The university boasts that it is more ‘inclusive’ by the year, but there is no clarity about what the goal is. No one has made the case that box-ticking protocols materially improve the academic activity or excellence of the cohort. Instead, there is a complete lack of curiosity about what ‘diversity’ actually means, and about why there is over- as well as under-representation of certain ethnic groups in the university. Other than increasing raw numbers – 39 per cent of undergraduate students at Cambridge are ‘non-white’, compared to 22 per cent a decade ago – there is no coherent sense of what is being aimed for.
The character of the college as a micro-community of academics is being doubly subverted: from within, by the rapid growth of bureaucratic roles taken up by professional administrators, and from without, by a university seeking to centralise control and elide differences among the colleges.

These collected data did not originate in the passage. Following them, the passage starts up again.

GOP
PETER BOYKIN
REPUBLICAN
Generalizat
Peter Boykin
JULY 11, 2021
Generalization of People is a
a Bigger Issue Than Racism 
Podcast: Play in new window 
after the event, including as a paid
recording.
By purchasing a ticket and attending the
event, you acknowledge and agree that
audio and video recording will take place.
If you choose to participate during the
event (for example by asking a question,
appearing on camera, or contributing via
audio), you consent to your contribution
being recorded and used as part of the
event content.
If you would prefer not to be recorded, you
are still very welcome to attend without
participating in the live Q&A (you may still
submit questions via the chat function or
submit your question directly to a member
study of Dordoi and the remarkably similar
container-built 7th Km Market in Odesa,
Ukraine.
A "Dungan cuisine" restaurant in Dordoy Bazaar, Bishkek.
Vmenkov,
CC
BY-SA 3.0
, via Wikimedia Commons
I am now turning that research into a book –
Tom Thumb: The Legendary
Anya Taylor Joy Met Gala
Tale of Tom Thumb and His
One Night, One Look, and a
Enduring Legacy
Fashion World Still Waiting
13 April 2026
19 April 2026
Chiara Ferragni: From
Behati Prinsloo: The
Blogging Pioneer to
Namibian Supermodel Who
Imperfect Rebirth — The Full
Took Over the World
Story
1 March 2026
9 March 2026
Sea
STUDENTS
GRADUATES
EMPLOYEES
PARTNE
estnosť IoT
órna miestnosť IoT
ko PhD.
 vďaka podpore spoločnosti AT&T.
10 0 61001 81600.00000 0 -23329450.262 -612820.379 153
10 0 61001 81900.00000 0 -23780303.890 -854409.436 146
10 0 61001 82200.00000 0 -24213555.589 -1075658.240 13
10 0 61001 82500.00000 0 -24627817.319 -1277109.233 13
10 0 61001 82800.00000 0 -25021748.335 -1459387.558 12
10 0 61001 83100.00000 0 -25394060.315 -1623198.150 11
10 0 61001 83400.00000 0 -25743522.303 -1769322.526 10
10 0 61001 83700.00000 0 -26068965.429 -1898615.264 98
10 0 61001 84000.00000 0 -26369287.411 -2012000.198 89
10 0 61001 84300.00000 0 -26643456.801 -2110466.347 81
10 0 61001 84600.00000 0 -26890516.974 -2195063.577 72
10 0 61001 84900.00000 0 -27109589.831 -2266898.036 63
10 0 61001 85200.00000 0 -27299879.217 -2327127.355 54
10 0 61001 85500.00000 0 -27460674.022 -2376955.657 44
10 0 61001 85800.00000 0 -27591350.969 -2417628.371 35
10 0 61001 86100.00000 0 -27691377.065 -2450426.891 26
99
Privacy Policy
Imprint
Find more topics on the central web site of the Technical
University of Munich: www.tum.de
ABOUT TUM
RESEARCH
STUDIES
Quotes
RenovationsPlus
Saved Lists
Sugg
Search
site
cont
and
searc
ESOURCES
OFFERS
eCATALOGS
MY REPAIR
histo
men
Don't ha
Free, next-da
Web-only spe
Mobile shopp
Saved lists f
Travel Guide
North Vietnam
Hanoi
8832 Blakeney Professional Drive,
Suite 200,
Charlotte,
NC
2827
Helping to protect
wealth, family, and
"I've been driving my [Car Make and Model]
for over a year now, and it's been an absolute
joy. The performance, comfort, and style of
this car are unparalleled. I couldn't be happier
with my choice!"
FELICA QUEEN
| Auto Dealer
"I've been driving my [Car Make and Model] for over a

There is, unsurprisingly, a major disengagement of academics from the university’s growing central administration. It was telling that a few years ago the authorities silently closed down the University Combination Room, the 14th-century hall in which academics could freely convene outside their individual colleges.
More alarmingly, there is a deeper-seated loss of trust in what the essential character of the institution is: elite, selective, competitive, rigorous. I have even heard academic colleagues agonise about whether it is ultimately ethical or appropriate that some students do better than others in examinations – academics doubting the very principle of grading by degrees.
The cleverest students sense that they are part of a faded spectacle, and I feel for them. They have neither the voice nor the medium to express that regret. Their own JCR committees face ever-declining levels of student engagement, as their (usually uncontested) ‘officers’ pivot to promote less relevant topics. Students vent their frustrations through the anonymous ‘confession’ pages on Facebook, where countless staff members lurk in the hope of gauging what decisions to make to pacify the most unhinged student protests.
All this I say of Cambridge. But these issues go right across the university sector, if somewhat less obviously in Oxford. By my reckoning, between the 74 colleges of England’s two ancient universities, there remain nine or ten sound institutions. I hope they dig their respective heels in and preserve the great traditions before they are irrevocably lost.